Published: 26/05/2005, Volume II5, No. 5957 Page 3

'We are as interested in promoting networks as we are in promoting choice, NHS chief executive Sir Nigel Crisp told HSJ when he launched A Patient-Centred NHS in our pages (page 7, 17 March).

Was this 'apple pie and motherhood', an attempt to balance the drive to introduce contestability with a bit of old-fashioned NHS co-operation? No, networks have a potentially crucial role in the new choice/ payment by results-driven NHS.

This week's story on emergency care networks shows that much of the emphasis of the action plan is on smoothing access, but their development also touches on key financial and sustainability issues (news, page 12).

There is often a close relationship between the viability of accident and emergency services and that of elective care in an acute trust. If competition from other providers combined with patient choice means rationalisation of elective services, emergency departments may be affected.

Ensuring that emergency services continue to be cohesive and comprehensive will be one of the roles of emergency care networks.

Then there is the rise in emergency care admissions, a key target and an increasing headache for both commissioners, who face unexpected bills, and providers, for whom a volatile workload is another complicating factor in an increasingly uncertain world.

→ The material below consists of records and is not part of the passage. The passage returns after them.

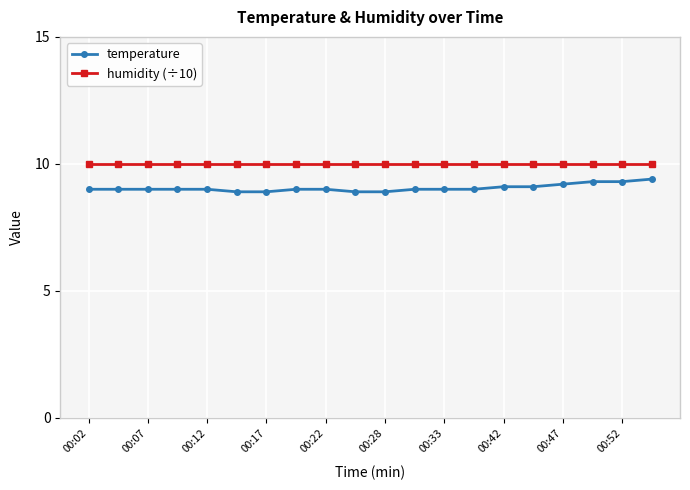

True or false: humidity (÷10) and temperature intersect in this chart.

False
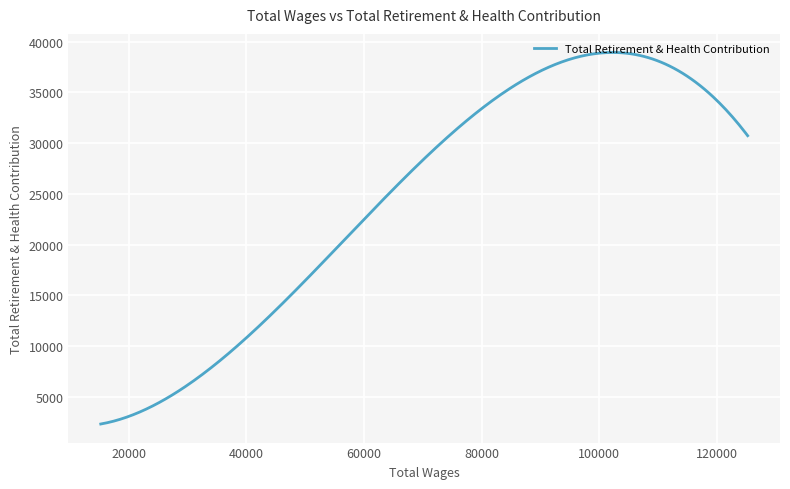

What is the difference between the maximum and minimum values?

36598.1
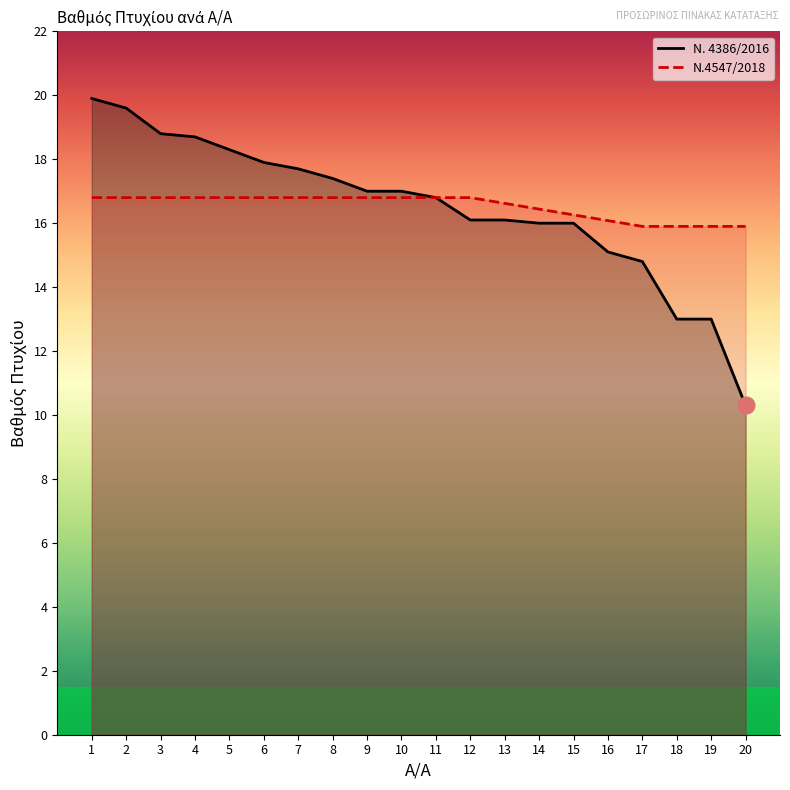

List the labels in order of value, largest first.

1, 2, 3, 4, 5, 6, 7, 8, 9, 10, 11, 12, 13, 14, 15, 16, 17, 18, 19, 20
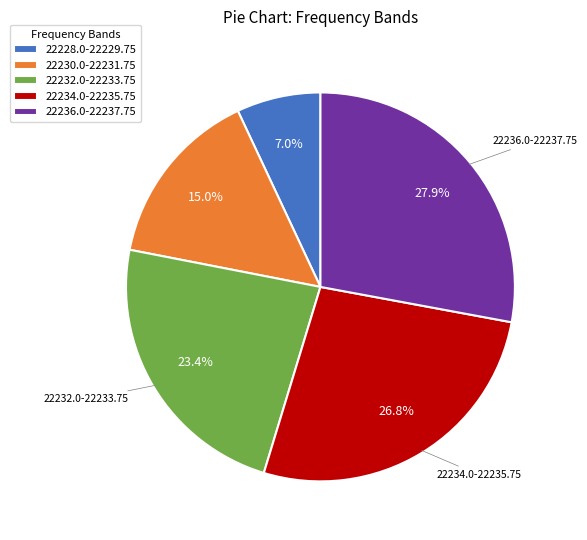

How many slices are in this pie chart?

5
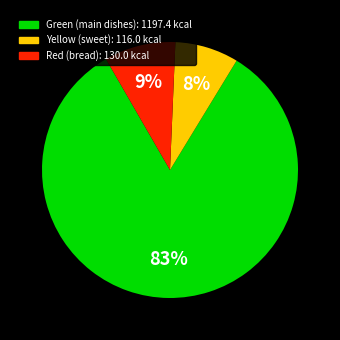

Is there any slice that represents more than half of the pie?

Yes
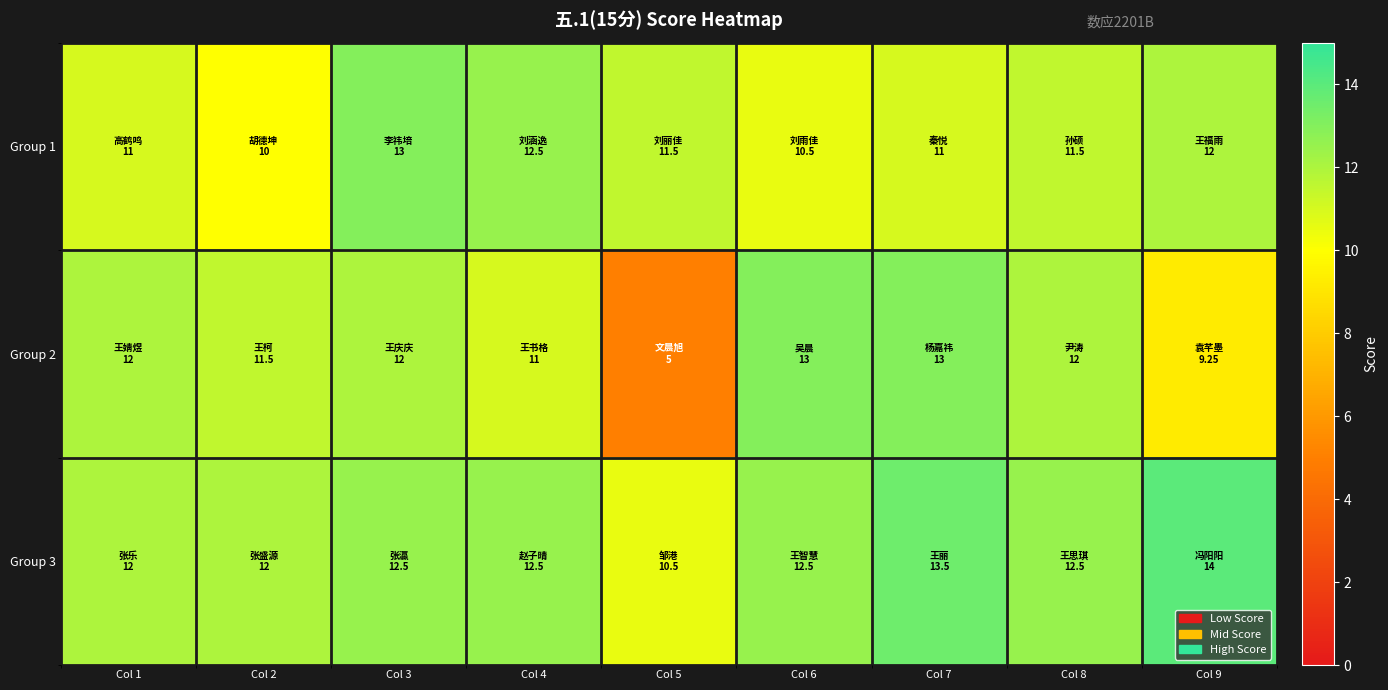

Reading left to right, what are all the values shown in this chart?

Group 1: Col 1=11.0	Col 2=10.0	Col 3=13.0	Col 4=12.5	Col 5=11.5	Col 6=10.5	Col 7=11.0	Col 8=11.5	Col 9=12.0
Group 2: Col 1=12.0	Col 2=11.5	Col 3=12.0	Col 4=11.0	Col 5=5.0	Col 6=13.0	Col 7=13.0	Col 8=12.0	Col 9=9.2
Group 3: Col 1=12.0	Col 2=12.0	Col 3=12.5	Col 4=12.5	Col 5=10.5	Col 6=12.5	Col 7=13.5	Col 8=12.5	Col 9=14.0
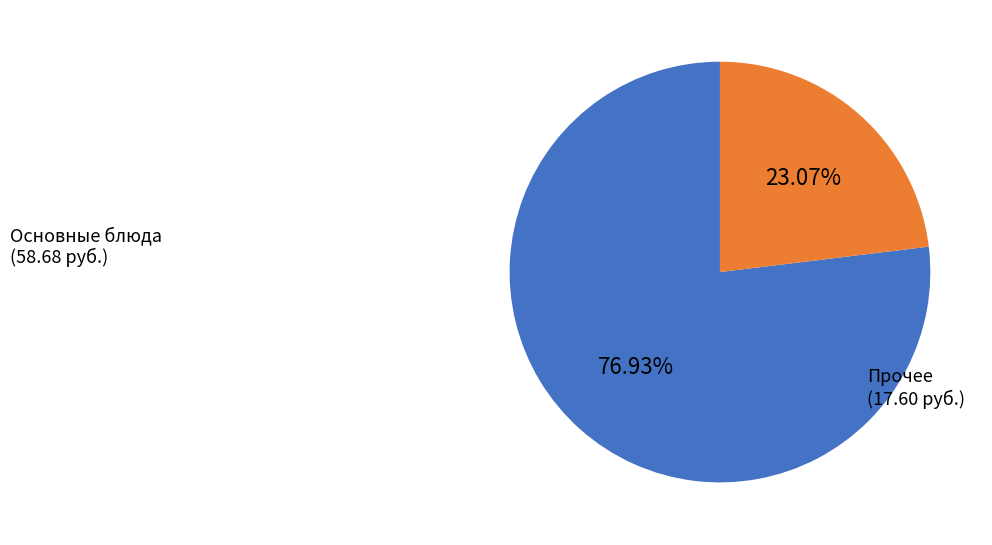

Count the number of slices in the pie.

2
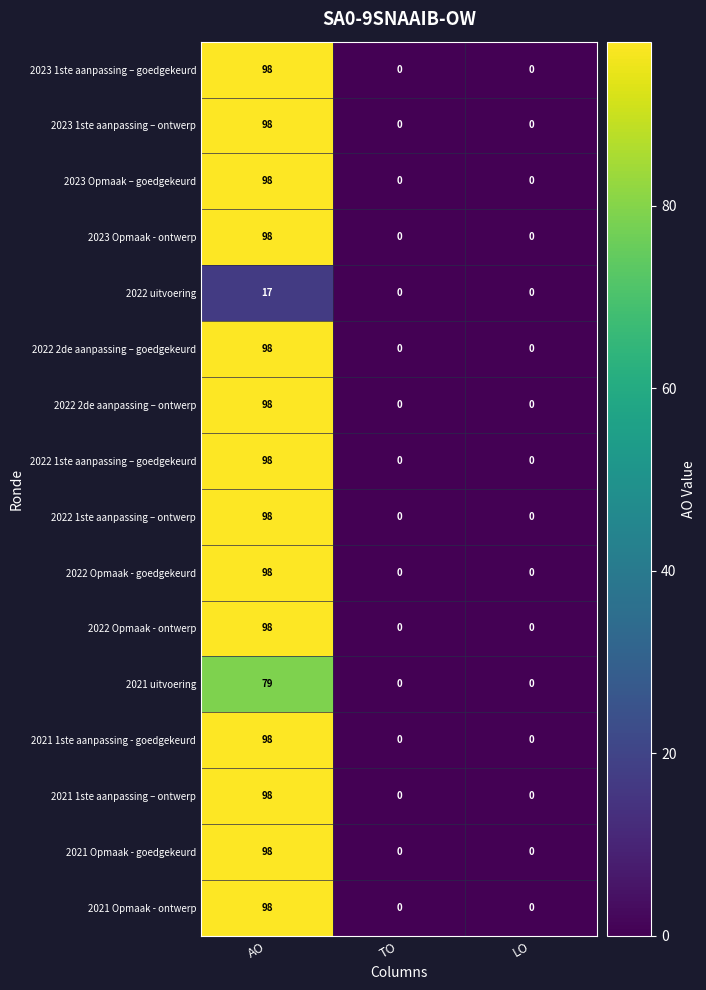

The 2023 1ste aanpassing – goedgekeurd series shows -63 at TO. True or false?

False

Many believe that the rise in admissions is closely related to changes to the provision of out-of-hours GP cover, and it is encouraging to see emergency care czar Professor Sir George Alberti stress that networks need to tackle the issues around 'urgent' care, too.

In short, networks need to be robust, willing and able to make tough decisions.

They will need senior management muscle and unambiguous clinical support if they are to operate effectively in the face of competing pressures created by the fragmenting NHS (foundation trusts, practice-based commissioning, independent treatment centres et al).

Managers involved in creating networks must ask themselves, 'do our plans pass that test?'.